Install: npx skills add helderberto/skills --all
Skills vs. Docs
Docs (CLAUDE.md) = passive instructions AI reads
Skills = active workflows AI executes
Key difference:
- CLAUDE.md loads every session - takes context tokens upfront
- Skills load only when invoked - no token cost until you use them
When to use each:
- CLAUDE.md: Always-on rules (code style, immutability, testing principles)
- Skills: On-demand workflows (commit, PR creation, coverage checks)
Docs say "prefer immutability." Skills enforce it by running lint checks before commit.
Example: Put "no array mutations" in CLAUDE.md. Put "/ship workflow with lint checks" in skills.

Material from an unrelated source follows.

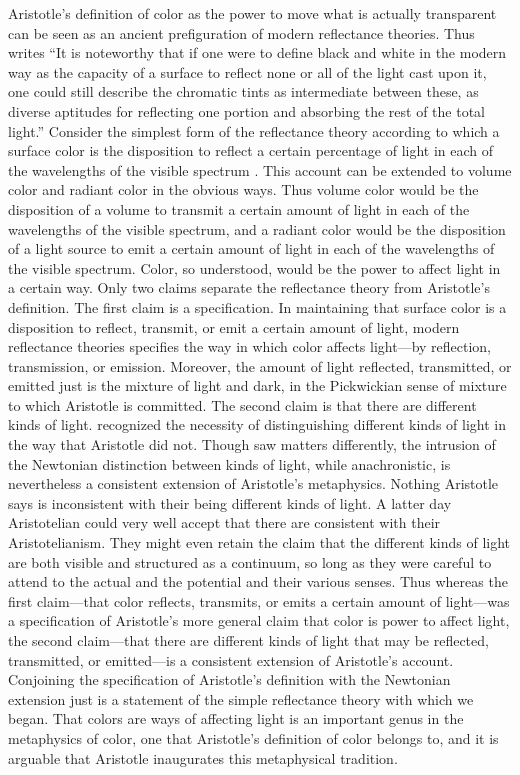 Aristotle's definition of color as the power to move what is actually transparent can be seen as an ancient prefiguration of modern reflectance theories. Thus \citet[23]{Ross:1906fk} writes ``It is noteworthy that if one were to define black and white in the modern way as the capacity of a surface to reflect none or all of the light cast upon it, one could still describe the chromatic tints as intermediate between these, as diverse aptitudes for reflecting one portion and absorbing the rest of the total light.'' Consider the simplest form of the reflectance theory according to which a surface color is the disposition to reflect a certain percentage of light in each of the wavelengths of the visible spectrum \citep[see][]{Hilbert:1987jq}. This account can be extended to volume color and radiant color in the obvious ways. Thus volume color would be the disposition of a volume to transmit a certain amount of light in each of the wavelengths of the visible spectrum, and a radiant color would be the disposition of a light source to emit a certain amount of light in each of the wavelengths of the visible spectrum. Color, so understood, would be the power to affect light in a certain way. Only two claims separate the reflectance theory from Aristotle's definition. The first claim is a specification. In maintaining that surface color is a disposition to reflect, transmit, or emit a certain amount of light, modern reflectance theories specifies the way in which color affects light---by reflection, transmission, or emission. Moreover, the amount of light reflected, transmitted, or emitted just is the mixture of light and dark, in the Pickwickian sense of mixture to which Aristotle is committed. The second claim is that there are different kinds of light. \citet{Newton:1704qv} recognized the necessity of distinguishing different kinds of light in the way that Aristotle did not. Though \citet{Goethe:1810uq} saw matters differently, the intrusion of the Newtonian distinction between kinds of light, while anachronistic, is nevertheless a consistent extension of Aristotle's metaphysics. Nothing Aristotle says is inconsistent with their being different kinds of light. A latter day Aristotelian could very well accept that there are consistent with their Aristotelianism. They might even retain the claim that the different kinds of light are both visible and structured as a continuum, so long as they were careful to attend to the actual and the potential and their various senses. Thus whereas the first claim---that color reflects, transmits, or emits a certain amount of light---was a specification of Aristotle's more general claim that color is power to affect light, the second claim---that there are different kinds of light that may be reflected, transmitted, or emitted---is a consistent extension of Aristotle's account. Conjoining the specification of Aristotle's definition with the Newtonian extension just is a statement of the simple reflectance theory with which we began. That colors are ways of affecting light is an important genus in the metaphysics of color, one that Aristotle's definition of color belongs to, and it is arguable that Aristotle inaugurates this metaphysical tradition.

Both matter. Docs set standards. Skills enforce them. Skills save context for when you need it.
How Skills Work
The Skills CLI uses symlinks to share files across agents:
~/.agents/skills/ship/ # Source ~/.claude/skills/ship/ # Symlink for Claude Code ~/.cursor/skills/ship/ # Symlink for Cursor ~/.continue/skills/ship/ # Symlink for Continue
One file, multiple agent directories.
Update the source, all agents see the changes.
Discovery and Sharing
Find skills:
Example:
npx skills find typescript npx skills find testing
Install specific skills:
Example:
npx skills add helderberto/skills --skill ship --skill commit
Install everything:
Example:
npx skills add helderberto/skills --all
Update all:
Example:
npx skills update
Browse more: skills.sh
Benefits in Practice
Before skills:
Example:
- Repeat instructions every session
- Inconsistent commit messages
- Forget quality checks
- Manual git commands
After skills:
/shiphandles entire workflow- Commits match repo style automatically
- Quality gates always run
- Zero manual git operations
Impact:
- Skills replace dozens of repeated prompts
- Works across all my coding agents
- Team members install same skills = consistent workflows
- Improvements benefit everyone via update
- Fewer tokens spent on context = longer, more productive conversations
Skills = Infrastructure for AI
This isn't about shortcuts. It's about encoding:
- Team conventions (commit message style, PR templates, etc.)
- Security practices
- Quality gates (lint, test, coverage)
- Organizational knowledge
Getting Started
- Create skills repo
- Write 2-3 workflows you repeat most
- Install with
npx skills add yourusername/skills - Iterate based on real usage
- Share with team/community
Start small. My first skill was just "commit and push." It evolved from there.
Wrapping Up
You're already teaching AI agents your workflows. Skills make those teachings reusable, shareable, and version controlled.
Stop repeating yourself. Start building skills.
Resources:
- My skills: github.com/helderberto/skills
- Skills CLI: skills.sh
- Vercel's collection: github.com/vercel-labs/agent-skills
Write once. Use everywhere. Improve continuously.